■ Фрагмент текста

++++

— Это, вероятно, пригодно аптекарям?



«Выходка», как называют биографы ответный поступок Шопенгауэра, последовала незамедлительно. Артур вырвал из руки Иоганны дарственный экземпляр «Четвероякого корня» и, побледнев, объявил ей, что даже тогда, когда в затхлых подвалах книгопродавцев истлеют, сгниют никому не нужные сочинения Иоганны Шопенгауэр, когда в кладовке самого скаредного собирателя макулатуры нельзя будет отыскать ни единого листка из ее писаний, когда нигде не останется ни малейшего следа ее жизни, когда не останется даже смутного воспоминания о самом ее имени, мир будет читать Артура Шопенгауэра.

— Ну конечно! — насмешливо возразила Иоганна. — Твои творения и в ту пору будут еще нетронутыми.

Так началась беспощадная война самолюбий в веймарском доме Иоганны.

Два господина — Фридрих фон Герстенберг, чрезвычайно малозначительный немецкий писатель, публиковавшийся под псевдонимом Мюллер, и полунищий юноша Йозеф Ганс — ускорили течение этой войны.

++++

■ Исходные данные

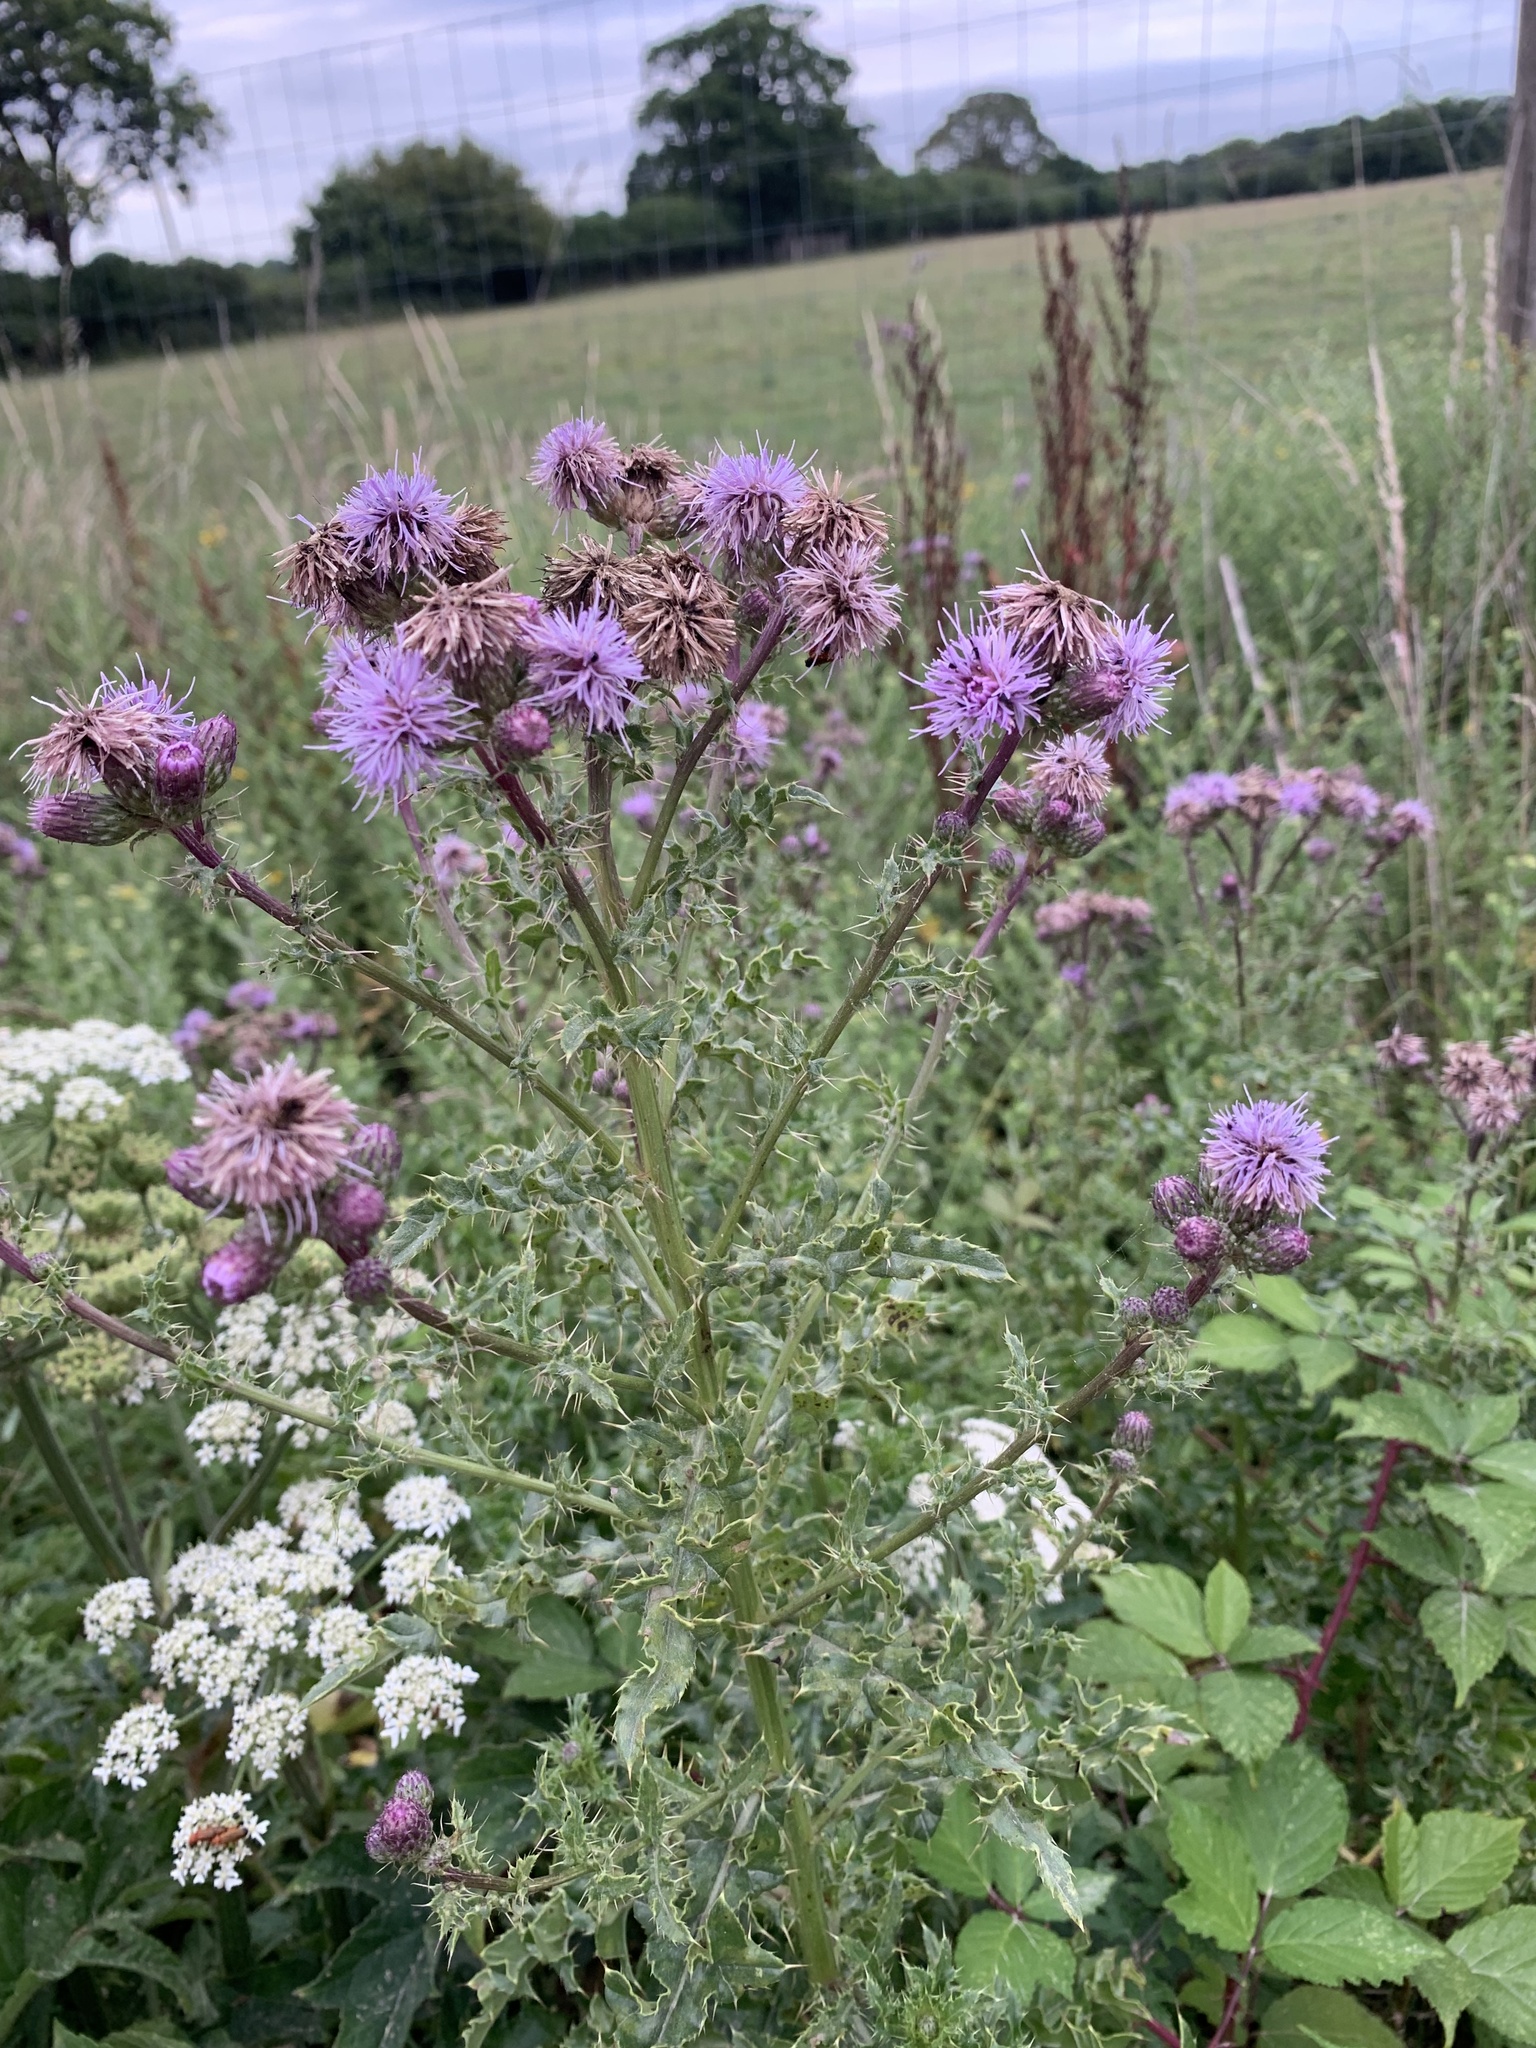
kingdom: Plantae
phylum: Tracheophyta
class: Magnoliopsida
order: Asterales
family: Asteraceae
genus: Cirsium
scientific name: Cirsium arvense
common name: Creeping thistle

++++

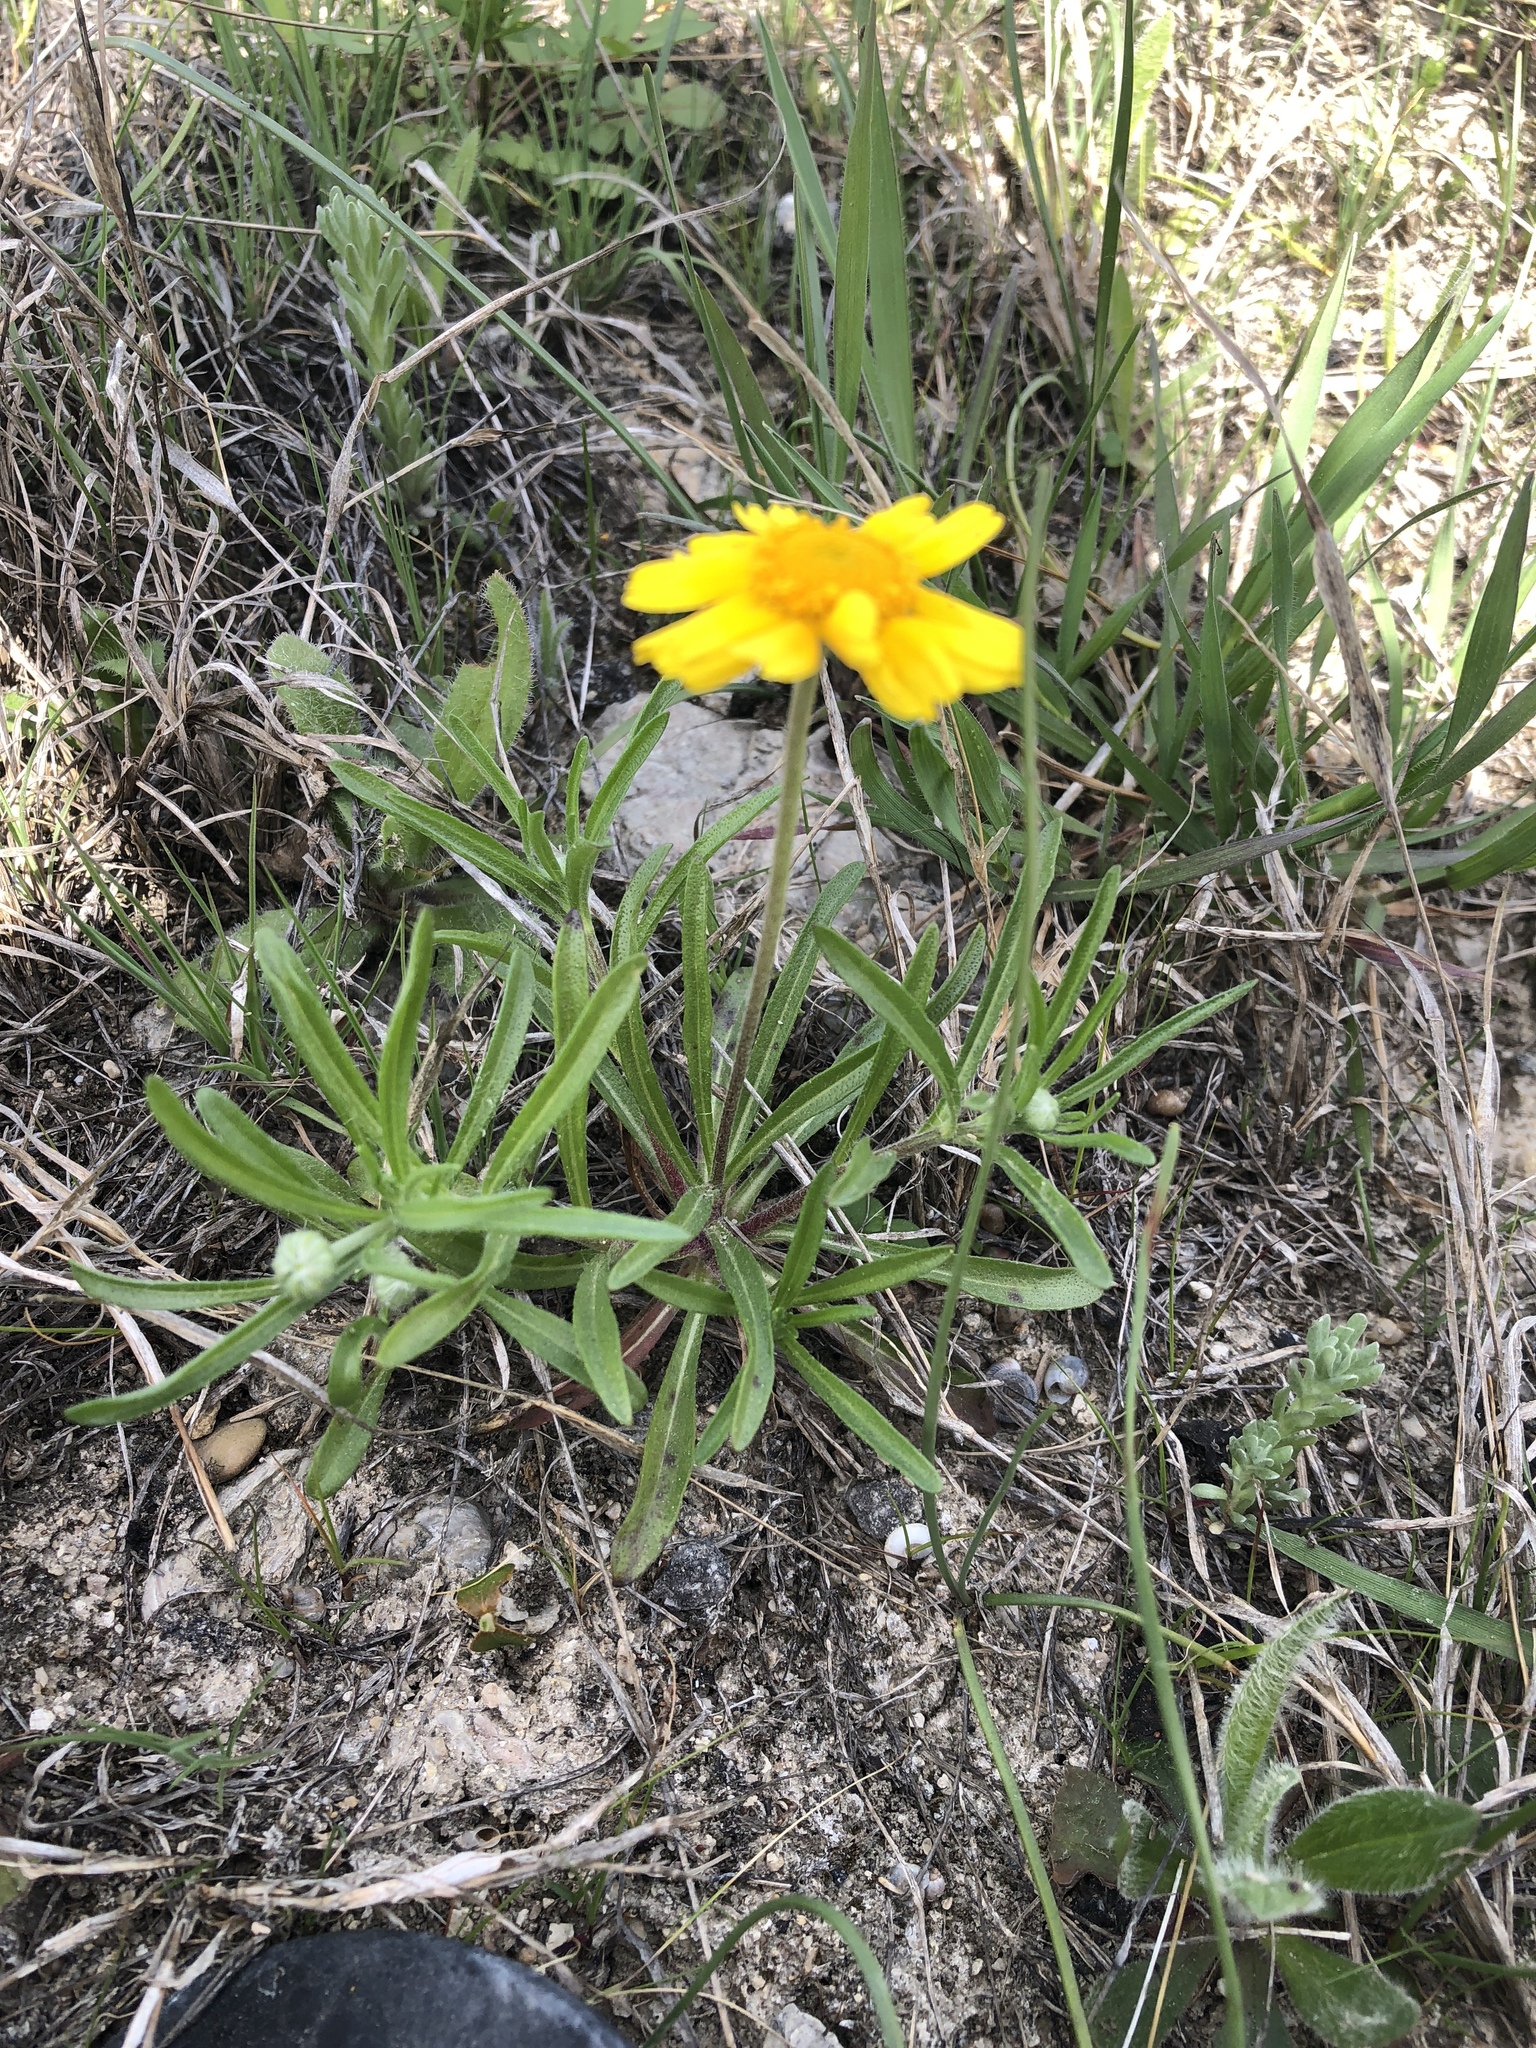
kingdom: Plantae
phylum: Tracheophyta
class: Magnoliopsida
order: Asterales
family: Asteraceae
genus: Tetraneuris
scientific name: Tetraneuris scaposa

++++

■ Задания
**a)** Ответьте на вопросы по фрагменту о Шопенгауэре:
(i) Что Артур вырвал из руки Иоганны?
(ii) Под каким псевдонимом публиковался Фридрих фон Герстенберг?
(iii) В каком доме началась беспощадная война самолюбий?
**b)** Допишите, пожалуйста, следующую часть фрагмента о Шопенгауэре и Иоганне, начав сразу после его последнего предложения.

■ Ответы
**a)**
(i) Дарственный экземпляр «Четвероякого корня».
(ii) Под псевдонимом Мюллер.
(iii) В веймарском доме Иоганны.

**b)**
Артур, к примеру, готов был стерпеть все — и расточительство Иоганны, пускавшей деньги на пышные приемы друзей-литераторов, и ее пустую салонную болтовню, и ее непомерное самомнение, — но вот этого надутого писателя Мюллера, ее любовника, открыто жившего в доме и оскорблявшего тем самым память покойного отца, Генриха Флориса Шопенгауэра, Артур стерпеть не мог. Иоганна, в свою очередь, тоже готова была снести многое — и мрачную серьезность сына, и его «огорчительные дискуссии», которыми он смущал ее жизнерадостно утонченных гостей, и его «ламентации по поводу глупости мира и человеческого убожества», вызывавшие у нее дурные сновидения, — но вот этого ехидного юношу Ганса, университетского товарища, которого Артур поселил в доме, предложив ему даровое жилье, стол и денежную помощь, Иоганна уже не в силах была выносить. Она не в силах была смотреть на то, как молодые люди, объединившись в злобно-задорный союз, неутомимо издеваются над бедным Мюллером, над его патриотическими взглядами, над его политической благонравностью, над его образом жизни (писатель постоянно и важно работал — «занимался», требуя почтения и тишины).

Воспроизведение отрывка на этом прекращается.